Iberia Airlines Flight 610
An Iberia Boeing 727-200 similar to the one involved
|Date||19 February 1985|
|Summary||Controlled flight into terrain|
|Site||Mount Oiz, Biscay, Spain
|Aircraft type||Boeing 727–256|
|Flight origin||Madrid–Barajas Airport, Spain|
|Destination||Bilbao Airport, Spain|
Iberia Airlines Flight 610 was a scheduled domestic passenger flight from Madrid to Bilbao, Spain. On 19 February 1985, a Boeing 727-200 operating the flight crashed into a television antenna on the summit of Mount Oiz in Biscay near Bilbao. All 141 passengers and 7 crew on board died.
The aircraft involved was a Boeing 727–256 – a model of the Boeing 727 with three Pratt & Whitney JT8D-9A turbine engines capable of carrying 189 passengers – registered as EC-DDU. The aircraft was named Alhambra de Granada. It entered service on 18 May 1979 and had flown 13,408 hours at the time of the accident.
Flight 610 departed Madrid–Barajas Airport at 08:47 CET and was scheduled to land at Bilbao Airport at 09:35. While on a standard approach into Bilbao at 4,300 feet (1,310 meters), the crew switched on the altitude alert system whilst flying through overcast and rainy weather. The terrain alarm went off when the plane reached 4,040 feet (1,231 meters); the captain interpreted this to be the approach alert mode alarm and ignored it and continued the descent. The aircraft collided with an antenna tower at 3,356 feet (1,023 meters), shearing off its left wing, and then crashed. All 148 people on board died.

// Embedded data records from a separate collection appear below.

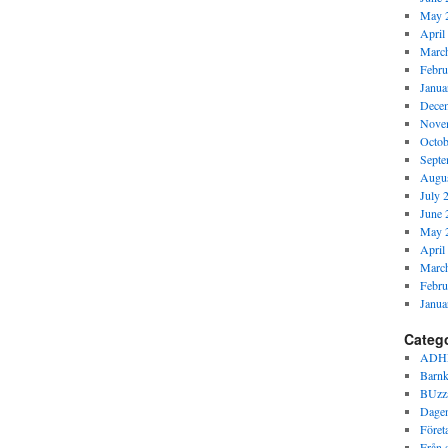
May 
April
Marc
Febru
Janua
Dece
Nove
Octob
Septe
Augus
July 
June 
May 
April
Marc
Febru
Janua
Categ
ADH
Barnk
BUzz
Dagen
Föret
Från s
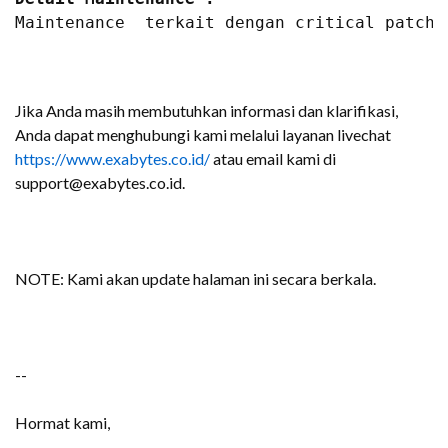
Maintenance  terkait dengan critical patch 
Jika Anda masih membutuhkan informasi dan klarifikasi,
Anda dapat menghubungi kami melalui layanan livechat
https://www.exabytes.co.id/
atau email kami di
support@exabytes.co.id.
NOTE: Kami akan update halaman ini secara berkala.
--
Hormat kami,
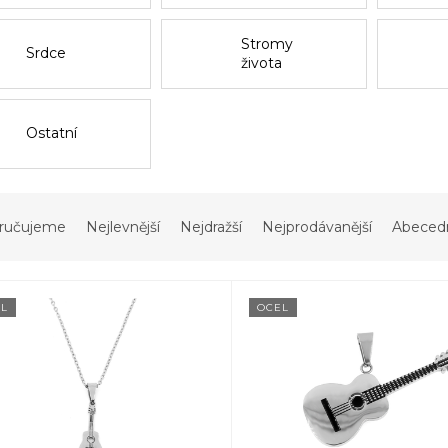
Stromy
Srdce
života
Ostatní
ručujeme
Nejlevnější
Nejdražší
Nejprodávanější
Abeced
L
OCEL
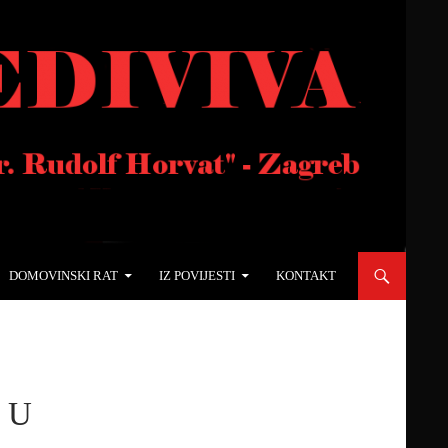
DOMOVINSKI RAT
IZ POVIJESTI
KONTAKT
 U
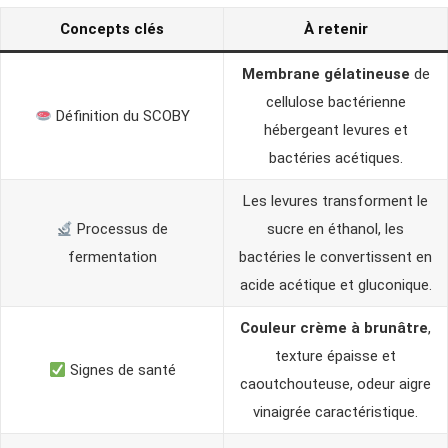
Concepts clés
À retenir
Membrane gélatineuse
de
cellulose bactérienne
Définition du SCOBY
hébergeant levures et
bactéries acétiques.
Les levures transforment le
Processus de
sucre en éthanol, les
fermentation
bactéries le convertissent en
acide acétique et gluconique.
Couleur crème à brunâtre
,
texture épaisse et
Signes de santé
caoutchouteuse, odeur aigre
vinaigrée caractéristique.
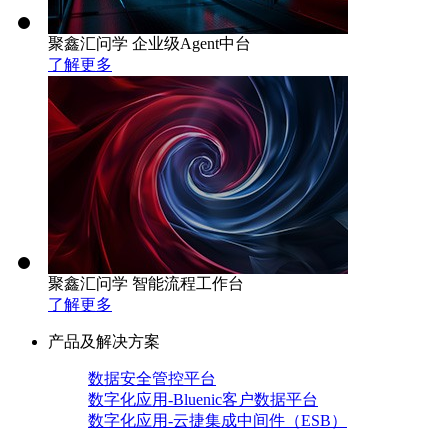
聚鑫汇问学 企业级Agent中台
了解更多
聚鑫汇问学 智能流程工作台
了解更多
产品及解决方案
数据安全管控平台
数字化应用-Bluenic客户数据平台
数字化应用-云捷集成中间件（ESB）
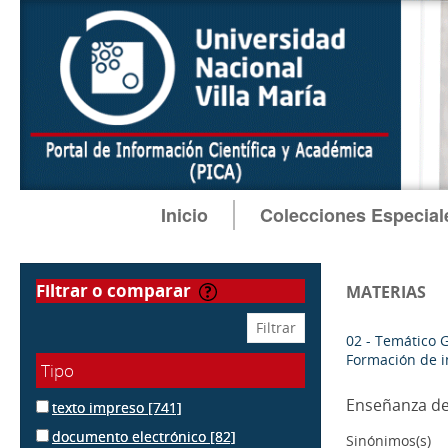
Inicio
Colecciones Especial
filtrar o comparar
MATERIAS
02 - Temático 
Formación de i
Tipo
Enseñanza de 
texto impreso
[741]
documento electrónico
[82]
Sinónimos(s)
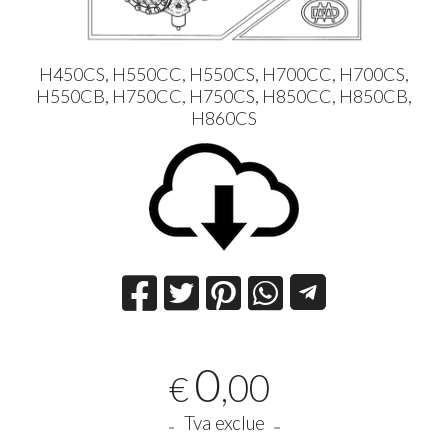
H450CS, H550CC, H550CS, H700CC, H700CS,
H550CB, H750CC, H750CS, H850CC, H850CB,
H860CS
0
,00
€
Tva exclue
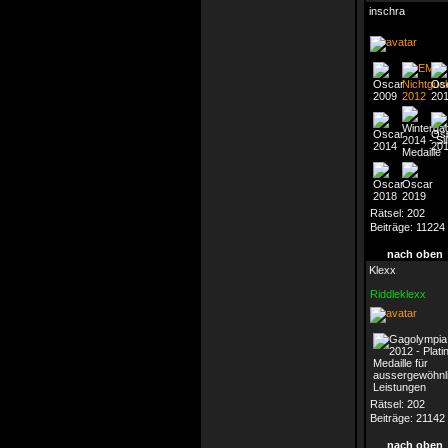
inschra
Rätsel:
202
Beiträge:
11224
nach oben
Klexx
Riddleklexx
Rätsel:
202
Beiträge:
21142
nach oben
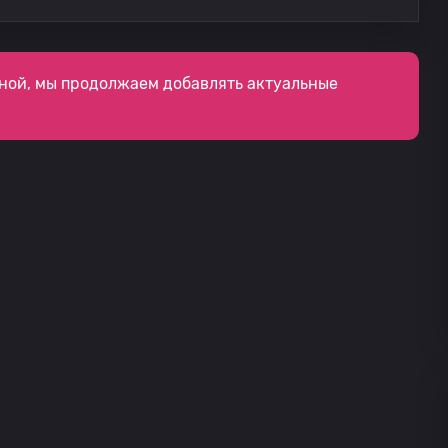
ной, мы продолжаем добавлять актуальные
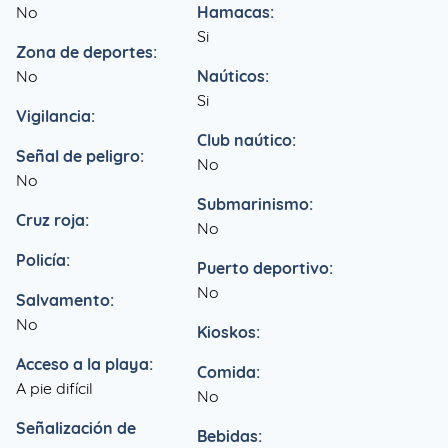
No
Hamacas:
Si
Zona de deportes:
No
Naúticos:
Si
Vigilancia:
Club naútico:
Señal de peligro:
No
No
Submarinismo:
Cruz roja:
No
Policía:
Puerto deportivo:
No
Salvamento:
No
Kioskos:
Acceso a la playa:
Comida:
A pie difícil
No
Señalización de
Bebidas:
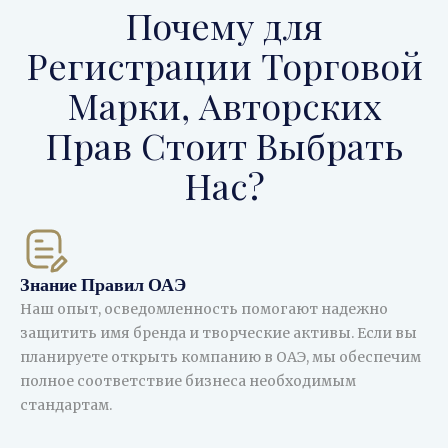
Почему для
Регистрации Торговой
Марки, Авторских
Прав Стоит Выбрать
Нас?
Знание Правил ОАЭ
Наш опыт, осведомленность помогают надежно
защитить имя бренда и творческие активы. Если вы
планируете открыть компанию в ОАЭ, мы обеспечим
полное соответствие бизнеса необходимым
стандартам.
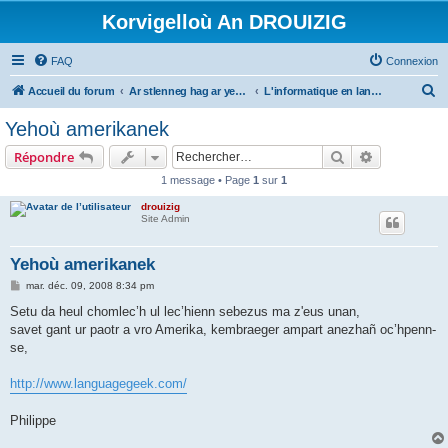
Korvigelloù An DROUIZIG
FAQ
Connexion
R
Accueil du forum
Ar stlenneg hag ar yezhoù bihan er bed a-bezh
L'informatique en langues régionales et minoritaires
e
Yehoù amerikanek
c
Rechercher
Recherche 
Répondre
h
1 message • Page
1
sur
1
e
drouizig
r
Site Admin
c
h
Yehoù amerikanek
e
M
mar. déc. 09, 2008 8:34 pm
e
r
s
Setu da heul chomlec’h ul lec’hienn sebezus ma z'eus unan,
s
savet gant ur paotr a vro Amerika, kembraeger ampart anezhañ oc’hpenn-
a
g
se,
e
http://www.languagegeek.com/
Philippe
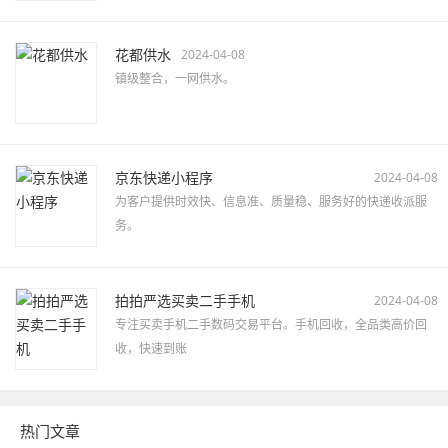
花都供水
2024-04-08
镇级整合，一网供水。
京东快递小程序
2024-04-08
为客户提供时效快、信息准、质量稳、服务好的快递收派服
务。
拍拍严选买卖二手手机
2024-04-08
专注买卖手机二手数码交易平台。手机回收，全品类高价回
收，快速到账
热门文章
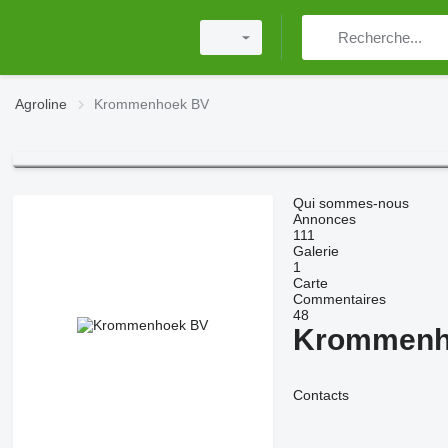
Agroline
Krommenhoek BV
Qui sommes-nous
Annonces
111
Galerie
1
Carte
Commentaires
48
Krommenh
Contacts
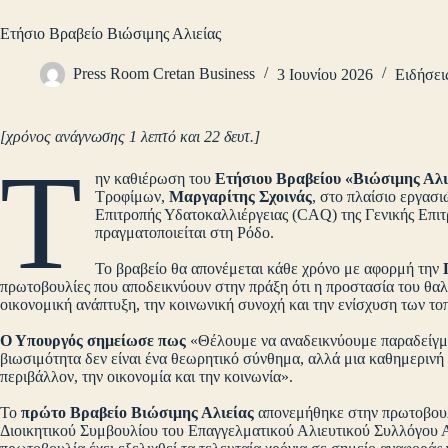
Ετήσιο Βραβείο Βιώσιμης Αλιείας
Press Room Cretan Business
3 Ιουνίου 2026
Ειδήσει
[χρόνος ανάγνωσης 1 λεπτό και 22 δευτ.]
Τ
ην καθιέρωση του
Ετήσιου Βραβείου «Βιώσιμης Αλι
Τροφίμων,
Μαργαρίτης Σχοινάς
, στο πλαίσιο εργασ
Επιτροπής Υδατοκαλλιέργειας (CAQ) της Γενικής Επι
πραγματοποιείται στη Ρόδο.
Το βραβείο θα απονέμεται κάθε χρόνο με αφορμή την
πρωτοβουλίες που αποδεικνύουν στην πράξη ότι η προστασία του θαλ
οικονομική ανάπτυξη, την κοινωνική συνοχή και την ενίσχυση των τ
Ο Υπουργός σημείωσε πως
«Θέλουμε να αναδεικνύουμε παραδείγμα
βιωσιμότητα δεν είναι ένα θεωρητικό σύνθημα, αλλά μια καθημερινή
περιβάλλον, την οικονομία και την κοινωνία».
Το
πρώτο Βραβείο Βιώσιμης Αλιείας
απονεμήθηκε στην πρωτοβου
Διοικητικού Συμβουλίου του Επαγγελματικού Αλιευτικού Συλλόγου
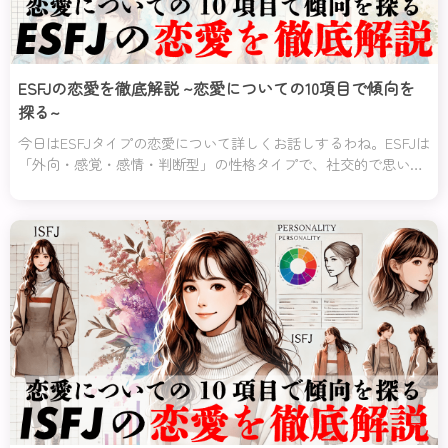
ESFJの恋愛を徹底解説 ~恋愛についての10項目で傾向を
探る~
今日はESFJタイプの恋愛について詳しくお話しするわね。ESFJは
「外向・感覚・感情・判断型」の性格タイプで、社交的で思いや
りが深いのが特徴よ。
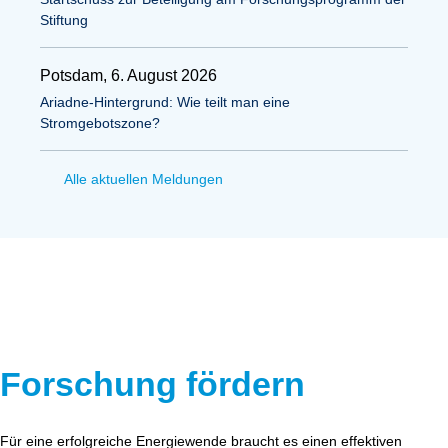
Stiftung
Potsdam, 6. August 2026
Ariadne-Hintergrund: Wie teilt man eine
Stromgebotszone?
Alle aktuellen Meldungen
Forschung fördern
Für eine erfolgreiche Energiewende braucht es einen effektiven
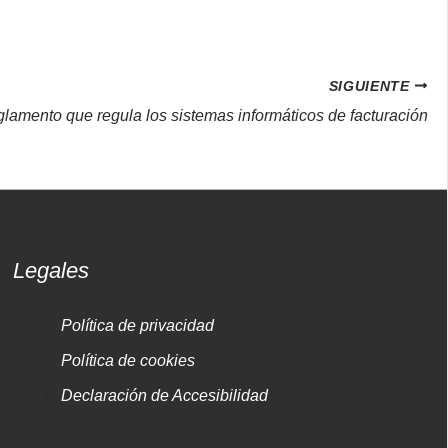
SIGUIENTE
glamento que regula los sistemas informáticos de facturación
Legales
Política de privacidad
Política de cookies
Declaración de Accesibilidad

Investigators blamed the cause of the crash on pilot error because the flight crew misinterpreted data and flew the aircraft below the safety altitude. The accident report stated:
"Their [i.e. the pilots'] confidence on the automatic capture performed by the Altitude Alert System, the misinterpretation of its warnings, as well as a probable misreading of the altimeter made the crew fly below the safety altitude, colliding into the television antennas' base, thus losing the left wing, falling to the ground with no possible control of the aircraft.".